Between January and October, the government disbursed 600,161 million pesos to pay debt service, which represented a growth of 11.3% compared to the same period last year.
Even with double-digit growth and an environment where central banks have tightened their monetary policy due to high levels of inflation, the resources allocated to financial costs were 3,821 million pesos less than those approved for the period .
James Salazar, deputy director of Economic Analysis at CIBanco, explained that the lower resources allocated to servicing the debt are explained by the appreciation that the peso has shown against the dollar.
For this year, the Treasury foresees that the financial cost of the debt will be 791,463 million pesos; but given the inertia that the peso has had in recent weeks, it may be less.
inflation, pain
The high levels of inflation that have been registered in Mexico and other countries have led central banks to raise their interest rates and, therefore, that the service of the debt that has been contracted at non-fixed rates increases.
With inflation that aims to close above 8% this year, Banco de México has increased its reference interest rate.
In his last monetary policy meeting, in November, he increased it by 75 base points, to bring it to a historical level of 10.00 percent.

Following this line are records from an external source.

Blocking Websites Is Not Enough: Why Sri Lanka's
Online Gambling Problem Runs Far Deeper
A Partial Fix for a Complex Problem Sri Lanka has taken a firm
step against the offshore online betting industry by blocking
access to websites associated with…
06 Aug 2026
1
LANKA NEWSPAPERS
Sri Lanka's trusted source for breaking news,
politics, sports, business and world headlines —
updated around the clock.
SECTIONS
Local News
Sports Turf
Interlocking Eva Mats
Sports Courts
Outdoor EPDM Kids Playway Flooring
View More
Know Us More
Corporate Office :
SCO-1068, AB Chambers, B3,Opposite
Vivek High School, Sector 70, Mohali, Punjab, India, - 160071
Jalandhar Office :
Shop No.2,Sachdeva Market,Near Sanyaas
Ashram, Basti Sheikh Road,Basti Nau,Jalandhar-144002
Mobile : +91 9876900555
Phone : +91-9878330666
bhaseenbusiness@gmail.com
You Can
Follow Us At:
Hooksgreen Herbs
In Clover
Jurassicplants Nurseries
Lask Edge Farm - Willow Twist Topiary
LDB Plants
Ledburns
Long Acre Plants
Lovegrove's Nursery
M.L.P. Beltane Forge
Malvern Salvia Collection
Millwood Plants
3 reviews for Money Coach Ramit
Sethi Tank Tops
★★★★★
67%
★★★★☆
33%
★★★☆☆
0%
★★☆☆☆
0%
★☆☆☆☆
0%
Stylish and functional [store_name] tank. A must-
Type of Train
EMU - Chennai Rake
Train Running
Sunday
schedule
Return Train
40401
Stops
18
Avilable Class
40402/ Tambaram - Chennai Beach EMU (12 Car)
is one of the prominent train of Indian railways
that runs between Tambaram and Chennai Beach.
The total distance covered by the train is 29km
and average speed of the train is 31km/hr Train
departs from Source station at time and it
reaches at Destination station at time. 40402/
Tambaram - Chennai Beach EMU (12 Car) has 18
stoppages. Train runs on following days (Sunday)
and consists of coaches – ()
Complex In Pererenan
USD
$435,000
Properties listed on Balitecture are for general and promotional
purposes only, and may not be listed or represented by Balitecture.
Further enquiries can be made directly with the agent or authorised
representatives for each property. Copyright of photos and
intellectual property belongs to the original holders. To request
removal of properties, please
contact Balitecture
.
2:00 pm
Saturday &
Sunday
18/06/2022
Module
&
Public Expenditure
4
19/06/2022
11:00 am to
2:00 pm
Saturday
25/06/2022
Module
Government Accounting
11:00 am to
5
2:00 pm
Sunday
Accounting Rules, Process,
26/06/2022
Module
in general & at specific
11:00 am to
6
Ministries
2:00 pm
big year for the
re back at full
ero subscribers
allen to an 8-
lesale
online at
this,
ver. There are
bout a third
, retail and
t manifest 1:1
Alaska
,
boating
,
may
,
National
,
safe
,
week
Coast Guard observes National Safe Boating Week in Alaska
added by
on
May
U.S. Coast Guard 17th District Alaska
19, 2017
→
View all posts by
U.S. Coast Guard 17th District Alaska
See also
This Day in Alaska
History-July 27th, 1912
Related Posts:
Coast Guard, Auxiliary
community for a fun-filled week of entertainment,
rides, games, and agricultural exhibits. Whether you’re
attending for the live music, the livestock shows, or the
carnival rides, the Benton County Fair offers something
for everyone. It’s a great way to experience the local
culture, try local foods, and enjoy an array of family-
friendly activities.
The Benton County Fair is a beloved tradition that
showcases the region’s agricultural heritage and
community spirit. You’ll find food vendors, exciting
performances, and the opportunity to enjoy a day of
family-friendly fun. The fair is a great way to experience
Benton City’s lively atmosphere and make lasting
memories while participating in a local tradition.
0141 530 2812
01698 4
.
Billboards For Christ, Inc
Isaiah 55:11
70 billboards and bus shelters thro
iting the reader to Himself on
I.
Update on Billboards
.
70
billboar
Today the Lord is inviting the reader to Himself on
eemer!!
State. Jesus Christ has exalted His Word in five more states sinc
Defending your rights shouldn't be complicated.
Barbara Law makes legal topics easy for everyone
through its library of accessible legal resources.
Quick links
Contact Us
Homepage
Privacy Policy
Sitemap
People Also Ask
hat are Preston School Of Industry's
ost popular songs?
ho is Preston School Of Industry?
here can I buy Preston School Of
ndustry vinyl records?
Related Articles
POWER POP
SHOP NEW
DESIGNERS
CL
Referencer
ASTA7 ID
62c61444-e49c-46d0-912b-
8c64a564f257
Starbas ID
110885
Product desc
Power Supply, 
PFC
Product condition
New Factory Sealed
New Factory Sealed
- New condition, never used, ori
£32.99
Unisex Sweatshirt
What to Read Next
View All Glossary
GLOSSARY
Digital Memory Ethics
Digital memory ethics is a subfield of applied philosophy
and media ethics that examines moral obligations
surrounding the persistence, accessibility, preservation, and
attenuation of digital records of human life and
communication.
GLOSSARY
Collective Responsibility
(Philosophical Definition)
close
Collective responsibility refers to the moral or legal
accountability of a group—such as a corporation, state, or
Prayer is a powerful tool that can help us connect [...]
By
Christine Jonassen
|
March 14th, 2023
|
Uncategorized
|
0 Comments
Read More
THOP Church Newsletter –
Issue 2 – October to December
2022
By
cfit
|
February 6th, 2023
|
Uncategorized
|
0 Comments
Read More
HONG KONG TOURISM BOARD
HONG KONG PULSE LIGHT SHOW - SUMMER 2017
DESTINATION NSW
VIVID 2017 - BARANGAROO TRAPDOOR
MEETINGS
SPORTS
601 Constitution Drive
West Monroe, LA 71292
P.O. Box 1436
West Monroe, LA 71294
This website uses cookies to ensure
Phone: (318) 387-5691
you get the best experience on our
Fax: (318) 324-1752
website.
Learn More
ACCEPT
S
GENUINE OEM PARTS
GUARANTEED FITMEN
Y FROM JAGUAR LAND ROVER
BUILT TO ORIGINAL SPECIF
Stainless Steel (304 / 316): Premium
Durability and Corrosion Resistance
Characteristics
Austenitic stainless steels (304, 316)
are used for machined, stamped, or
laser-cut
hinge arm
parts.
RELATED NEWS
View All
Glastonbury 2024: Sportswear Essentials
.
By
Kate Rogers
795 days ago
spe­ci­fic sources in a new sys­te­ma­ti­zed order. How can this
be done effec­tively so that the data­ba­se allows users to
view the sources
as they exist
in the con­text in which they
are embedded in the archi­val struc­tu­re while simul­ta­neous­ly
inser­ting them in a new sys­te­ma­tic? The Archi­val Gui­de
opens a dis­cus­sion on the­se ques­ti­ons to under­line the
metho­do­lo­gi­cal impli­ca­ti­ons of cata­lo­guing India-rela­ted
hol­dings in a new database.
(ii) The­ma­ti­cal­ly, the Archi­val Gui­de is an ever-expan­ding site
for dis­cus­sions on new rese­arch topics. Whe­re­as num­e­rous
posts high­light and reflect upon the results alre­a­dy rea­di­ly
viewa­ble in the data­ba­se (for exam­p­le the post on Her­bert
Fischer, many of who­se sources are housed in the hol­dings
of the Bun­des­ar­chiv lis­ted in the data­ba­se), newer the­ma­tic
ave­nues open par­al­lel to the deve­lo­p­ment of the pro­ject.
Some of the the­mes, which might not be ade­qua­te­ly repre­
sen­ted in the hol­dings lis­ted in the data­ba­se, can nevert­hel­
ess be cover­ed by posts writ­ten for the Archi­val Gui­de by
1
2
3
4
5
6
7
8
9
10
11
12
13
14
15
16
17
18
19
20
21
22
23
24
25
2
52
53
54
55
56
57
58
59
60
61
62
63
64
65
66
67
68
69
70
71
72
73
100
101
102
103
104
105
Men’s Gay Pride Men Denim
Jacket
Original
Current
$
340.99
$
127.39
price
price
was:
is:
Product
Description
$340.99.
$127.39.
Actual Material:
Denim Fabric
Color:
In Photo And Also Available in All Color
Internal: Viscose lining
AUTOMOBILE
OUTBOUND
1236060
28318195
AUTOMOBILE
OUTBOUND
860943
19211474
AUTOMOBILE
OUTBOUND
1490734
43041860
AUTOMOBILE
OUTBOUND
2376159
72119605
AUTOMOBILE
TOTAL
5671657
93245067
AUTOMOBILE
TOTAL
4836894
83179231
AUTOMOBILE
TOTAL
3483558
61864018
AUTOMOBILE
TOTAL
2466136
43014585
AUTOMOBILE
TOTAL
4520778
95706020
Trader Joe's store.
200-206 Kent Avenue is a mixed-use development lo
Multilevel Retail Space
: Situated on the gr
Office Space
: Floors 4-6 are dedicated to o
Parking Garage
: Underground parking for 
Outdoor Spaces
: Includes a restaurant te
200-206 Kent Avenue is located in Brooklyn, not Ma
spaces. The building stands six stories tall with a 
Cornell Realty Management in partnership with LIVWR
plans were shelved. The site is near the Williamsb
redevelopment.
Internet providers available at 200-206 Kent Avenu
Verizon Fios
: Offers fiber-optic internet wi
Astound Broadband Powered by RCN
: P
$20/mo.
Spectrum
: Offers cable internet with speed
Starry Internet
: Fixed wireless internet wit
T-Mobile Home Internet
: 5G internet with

That is why this year the financial cost of the Mexican debt presents the highest record since the last year of the Enrique Peña Nieto government, when it increased 12.2 percent.
Broken down, the financial cost of internal credits from January to October was 405,886 million pesos, 23.2% more than a year ago, while the external debt service was 194,274 million pesos, 7.3% less than a year ago.
pressure for finance
The financial cost of the debt is one of the great pressures for public finances, since year after year it continues to increase and leaves fewer resources to make public policies and allocate them to other spending needs, such as education or health.
For the following year, the Treasury projects that the financial cost will be 1.07 trillion pesos, which represents an increase of 30% compared to what was approved for 2022.
Thus, the financial cost of the debt would be located at 3.4% of the Gross Domestic Product (GDP) in 2023, which represents an increase compared to what was projected for this year, of 2.7% of GDP. It would become its highest level since 1996, when it stood at 3.5 percent.
“The behavior of the financial cost of the budgetary public debt as a proportion of GDP for 2023 is influenced by various factors, such as the following: i) the level of interest rates; ii) the exchange rate; iii) the stock of existing debt; iv) the expected growth of the economy, and v) the new indebtedness that is contracted during said exercise”, explained the dependency.
The government of López Obrador considered that the debt portfolio has been adequately managed both in the local and foreign markets, which has made it possible to “keep the sensitivity of the financial cost limited” to the increase in interest rates.
“In 2023, the search for alternatives that allow the debt portfolio to be in a strengthened and sustainable position, both in the short and medium terms, will continue, despite the environment of volatility in interest rates” said the Treasury.